On Friday, July 21, 2017 at 6:04:12 PM UTC-7,

*Post by Dan Christensen*Given the real numbers, what axioms of ZFC would you

use to extend them to include an infinite number?

Axiom of Union

The union of what set(s)?

Using one-sided Dedekind cuts,

the union of the set of real numbers is just

the set of rational numbers.

Yes, the set of rational numbers is infinite,

That's a different kind of infinity, cardinality.

but it would be a stretch to call it the extension

of the reals to "infinity."

Recall that you gave the real numbers.

For each real number x (of the unextended reals),

there is exactly one set of real numbers X = {y| y < x}

the set of reals y less than x.

Define an injection L: R -> P(R) so that

L(x) = X = { y | y < x }

Notice that

x =< y <-> L(x) sub L(y)

We can extend the image of L in R (the Dedekind cuts

in R) with the sets R and {}.

(Remember, L(R) doesn't have reals,

it has sets of reals.)

Let's call L(R) U { R, {} } = L(R)+

How do you go from this set to the notion of

some kind of "infinite number?"

And that it might somehow be equal to 1/0?

I'm going to assume that you've read all the way to

the end of my post. An important of the answer to

your question is "Those things I said next".

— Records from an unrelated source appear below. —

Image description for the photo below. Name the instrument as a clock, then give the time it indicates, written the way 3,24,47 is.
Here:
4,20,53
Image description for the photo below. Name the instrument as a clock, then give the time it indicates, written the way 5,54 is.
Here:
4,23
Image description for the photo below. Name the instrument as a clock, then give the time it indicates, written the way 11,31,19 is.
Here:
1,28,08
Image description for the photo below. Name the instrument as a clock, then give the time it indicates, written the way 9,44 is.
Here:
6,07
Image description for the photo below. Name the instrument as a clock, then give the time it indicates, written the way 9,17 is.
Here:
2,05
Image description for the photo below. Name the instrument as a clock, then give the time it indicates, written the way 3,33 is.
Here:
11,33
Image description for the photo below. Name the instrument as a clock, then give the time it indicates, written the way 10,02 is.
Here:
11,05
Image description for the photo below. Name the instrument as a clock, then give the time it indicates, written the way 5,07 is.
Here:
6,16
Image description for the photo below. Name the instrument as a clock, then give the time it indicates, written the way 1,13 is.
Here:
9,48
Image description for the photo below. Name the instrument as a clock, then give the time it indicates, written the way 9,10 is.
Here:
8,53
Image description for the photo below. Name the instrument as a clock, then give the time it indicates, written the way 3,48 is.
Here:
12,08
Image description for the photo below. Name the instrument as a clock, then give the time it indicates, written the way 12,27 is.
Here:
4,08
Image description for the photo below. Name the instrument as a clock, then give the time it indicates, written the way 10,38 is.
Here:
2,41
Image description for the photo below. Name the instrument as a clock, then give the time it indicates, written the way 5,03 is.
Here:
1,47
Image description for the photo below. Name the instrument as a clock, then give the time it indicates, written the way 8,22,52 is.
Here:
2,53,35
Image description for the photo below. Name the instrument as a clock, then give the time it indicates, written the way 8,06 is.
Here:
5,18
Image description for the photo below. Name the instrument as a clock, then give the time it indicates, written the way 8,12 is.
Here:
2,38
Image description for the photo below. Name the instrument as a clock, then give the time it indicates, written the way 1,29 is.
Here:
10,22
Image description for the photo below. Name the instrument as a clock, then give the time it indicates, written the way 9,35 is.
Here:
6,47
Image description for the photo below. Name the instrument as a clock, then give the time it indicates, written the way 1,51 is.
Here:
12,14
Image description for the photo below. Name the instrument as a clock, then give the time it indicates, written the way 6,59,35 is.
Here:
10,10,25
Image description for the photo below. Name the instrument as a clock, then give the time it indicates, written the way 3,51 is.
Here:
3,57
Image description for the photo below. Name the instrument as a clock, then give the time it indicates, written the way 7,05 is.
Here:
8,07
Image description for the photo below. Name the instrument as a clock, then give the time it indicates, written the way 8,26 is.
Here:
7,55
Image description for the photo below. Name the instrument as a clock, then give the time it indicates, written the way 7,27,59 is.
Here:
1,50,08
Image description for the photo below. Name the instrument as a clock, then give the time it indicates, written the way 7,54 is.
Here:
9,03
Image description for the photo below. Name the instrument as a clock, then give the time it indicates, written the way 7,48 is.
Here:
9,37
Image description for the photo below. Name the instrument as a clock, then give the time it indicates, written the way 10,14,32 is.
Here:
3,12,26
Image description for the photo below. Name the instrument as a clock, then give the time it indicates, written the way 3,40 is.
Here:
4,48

I'm assuming that we already have the usual set of real

numbers with their usual operations, and that we have

ZFC too.

What I'm doing is extending those usual real numbers with

a positive infinite number _larger than all_ usual, finite

real numbers and a negative infinite number _less than all_

usual, finite real numbers. It's certainly not the only way

to extend the reals to infinite numbers, but it's one way.

I'm not sure if you are concerned that the infinite

numbers I named +inf and -inf exist. Supposing you

are concerned, consider that the sets R and {}

that correspond to them do exist (by assumption, given

the reals and ZFC) and there is a bijection between R+ and

L(R)+ . Anything non-self-contradictory that we can say

about the elements of L(R)+ we should be able to translate

(using L(x)) into a statement about the elements of R+ .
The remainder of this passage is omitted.